Would it be sensible to crystallise the whole pot now to avoid any excess taxes later on (eg at age 75 when the pot growth has outstripped the LTA growth and the age-75 crystallisation event occurs so an LTA excess tax becomes payable)?

Would I be allowed to crystallise it all now, but not withdraw the money? What are the disadvantages? – is the tax-free element of the crystallised pot allowed to grow? Would it count as part of my estate when I die because it has been crystallised?



Not sure I fully understand the rules so any help would be much appreciated - thank you.

Comments

  • The_Doc
    The_Doc Posts: 110 Forumite
    Fifth Anniversary 100 Posts
    You can crystallise your pot from age 55 and no, you don't need to take the money now, but you must designate it for one of the following:

    1. Flexi-access drawdown
    2. UFPLS
    3. Annuity purchase

    You should check with the scheme admins to ascertain if all the above are available to you - the scheme is not forced to provide all options (some don't offer 1 and 2 for example).

    Which one is best for depends on a number of things, such as your health, your income, how much savings you have, your attitude to risk, and more.

    One possibility would be to crystallise now and designate as flexi-access drawdown. You could then take amounts from the pension pot (which would be tax free if they are less than your unused personal allowance). You could then place these in an ISA to continue their tax beneficial status.

    You should also look to withdraw amounts to keep the total pot value (used and unused) at less than £1.25M (I assume you have fixed protection 2016), to avoid the LTA charge at 75.
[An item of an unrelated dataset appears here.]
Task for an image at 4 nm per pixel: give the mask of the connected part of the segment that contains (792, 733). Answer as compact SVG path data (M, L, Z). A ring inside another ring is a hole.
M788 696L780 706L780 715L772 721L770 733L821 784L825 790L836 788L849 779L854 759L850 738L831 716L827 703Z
    Simply crystallising and designating your pot for flexi-access drawdown does not mean that it is part of your estate when you die. Whatever you take out of your pot is part of your estate.

    The money in a flexi-access drawdown account could be used for an annuity later (when annuity rates are likely to be better than now). So it does give you more flexibility.
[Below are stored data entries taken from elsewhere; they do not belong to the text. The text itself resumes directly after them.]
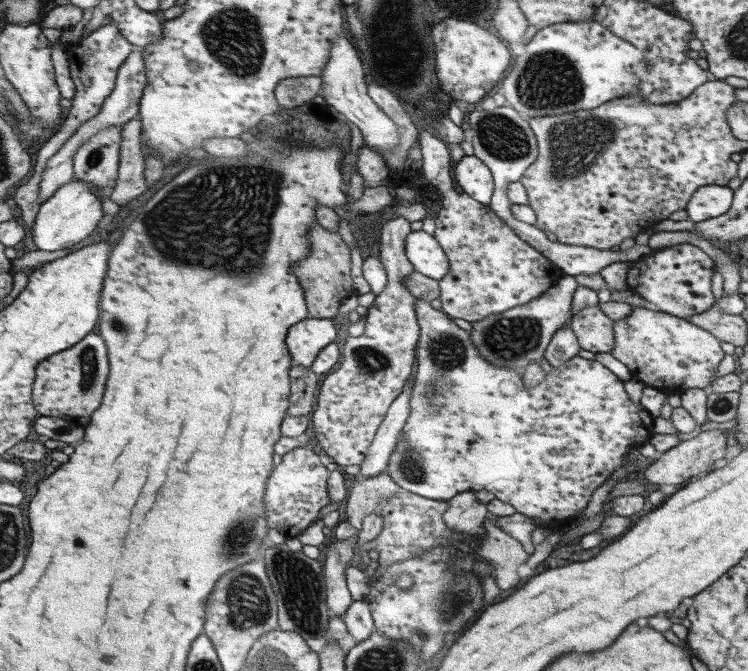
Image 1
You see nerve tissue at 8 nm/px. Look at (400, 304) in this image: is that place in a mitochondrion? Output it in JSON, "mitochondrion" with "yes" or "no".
{"mitochondrion":"no"}

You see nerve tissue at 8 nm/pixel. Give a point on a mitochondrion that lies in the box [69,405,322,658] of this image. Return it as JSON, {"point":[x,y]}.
{"point":[248,589]}

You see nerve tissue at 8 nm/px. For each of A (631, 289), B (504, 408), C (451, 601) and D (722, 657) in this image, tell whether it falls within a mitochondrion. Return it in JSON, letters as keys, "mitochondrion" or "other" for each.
{"A":"other","B":"other","C":"mitochondrion","D":"other"}

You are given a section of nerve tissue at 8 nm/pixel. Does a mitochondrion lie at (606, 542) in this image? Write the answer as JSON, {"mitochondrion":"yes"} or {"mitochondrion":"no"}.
{"mitochondrion":"no"}

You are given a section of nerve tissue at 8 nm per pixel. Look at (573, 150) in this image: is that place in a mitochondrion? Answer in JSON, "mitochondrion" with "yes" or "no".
{"mitochondrion":"yes"}

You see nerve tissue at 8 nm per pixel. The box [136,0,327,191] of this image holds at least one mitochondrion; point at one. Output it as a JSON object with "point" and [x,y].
{"point":[232,36]}

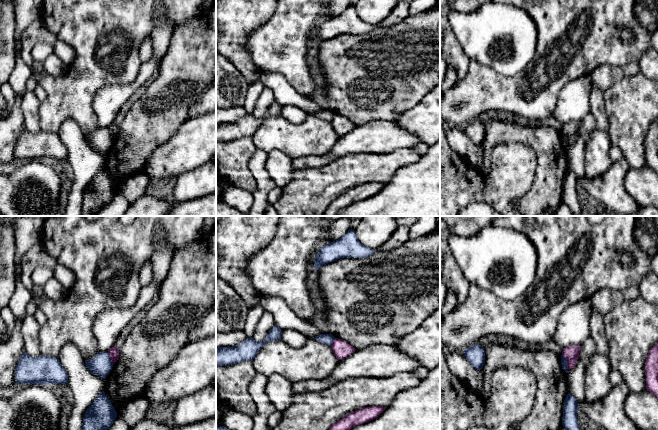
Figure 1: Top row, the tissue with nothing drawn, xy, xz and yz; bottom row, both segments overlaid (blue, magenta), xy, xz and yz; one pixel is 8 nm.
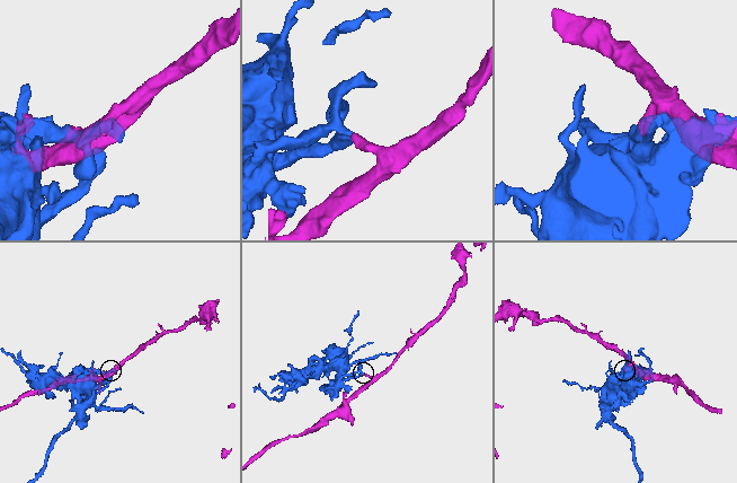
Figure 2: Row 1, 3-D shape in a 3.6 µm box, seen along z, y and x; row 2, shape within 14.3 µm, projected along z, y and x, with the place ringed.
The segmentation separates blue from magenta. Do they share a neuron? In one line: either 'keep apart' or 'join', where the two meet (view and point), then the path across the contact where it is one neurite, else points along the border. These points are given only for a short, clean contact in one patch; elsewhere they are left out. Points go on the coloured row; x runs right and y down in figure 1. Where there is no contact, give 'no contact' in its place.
keep apart; meets blue in yz at (566, 362); border along yz (562, 354), (568, 369)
    The main disadvantage occurs when you withdraw money (not the crystallisation event) as the money is then part of your estate and you are subject to the MPAA (a lower limit on how much you can contribute to your pension annually). But if you have FP2016, you don't want to contribute anyway!
  • ebc
    ebc Posts: 163 Forumite
    Part of the Furniture 100 Posts Name Dropper
    Thanks very much for your reply, much appreciated.
  • ebc
    ebc Posts: 163 Forumite
    Part of the Furniture 100 Posts Name Dropper
    Hello again. I've been mulling this over night and have a follow up question if you can spare a bit more time. If I withdraw amounts to keep the total pot value (used and unused) at less than £1.25M as you suggest, do I have to say whether these amounts are coming from the original crystallised part of the pot (on which I think I pay just normal marginal income tax), or from the growth part of the pot (on which I think I pay the excess tax rate of 55%)? Thank you.
  • The_Doc
    The_Doc Posts: 110 Forumite
    Fifth Anniversary 100 Posts
    If you crystallise it all now and leave it invested, the next BCE would be when you are 75. If the fund has grown to over £1,25M, then you would be subject to the LTA charge on the excess over £1.25M. The charge is 25% if you take it as income (and thus subject to income tax at your marginal rate) or 55% if you take it as a lump sum.

    If you withdraw money from time to time from the crystallised fund to keep the value of it less than £1.25M at age 75 then no LTA charge will be payable.You can do this in bits to use personal allowances if you have any left (most efficient method).

    If you crystallise everything, then the growth is also crystallised as its part of the same lump. So which part of the pot it comes from (original crystallised lump or growth is irrelevant).

    As another option (!), you could part crystallise now and crystallise the remainder later after a possible downturn in the market. In that case, you will have crystallised in total at a lower level which gives you more headroom for growth before you hit the LA.

    I am in a similar situation. My pot is just over £1.25M and I am awaiting a possible downturn and then to crystallise so I can reduce any potential LTA charge.
  • EdSwippet
    EdSwippet Posts: 1,665 Forumite
    Part of the Furniture 1,000 Posts Name Dropper
    edited 4 September 2017 at 7:03PM
    The_Doc wrote: »
    If you crystallise it all now and leave it invested, the next BCE would be when you are 75. If the fund has grown to over £1,25M, then you would be subject to the LTA charge on the excess over £1.25M.
    To be clear, assuming one takes the 25% PCLS and leaves the remaining £937,500 invested, then the LTA excess charge at age 75 would be based on the fund growth over £937,500, not over £1.25M. There's an example at the bottom of page 2 of this paper from Scottish Widows.

    In practice the LTA penalty at age 75 can be avoided by simply taking taxable income before hitting age 75. Even in the 45% bracket the tax payable will be less than the combination of the 25% LTA excess penalty and normal marginal income tax.
    The_Doc wrote: »
    I am in a similar situation. My pot is just over £1.25M and I am awaiting a possible downturn and then to crystallise so I can reduce any potential LTA charge.
    That this is a reasonably rational response to an irrational system nicely shows just what a nonsense the LTA rules have become.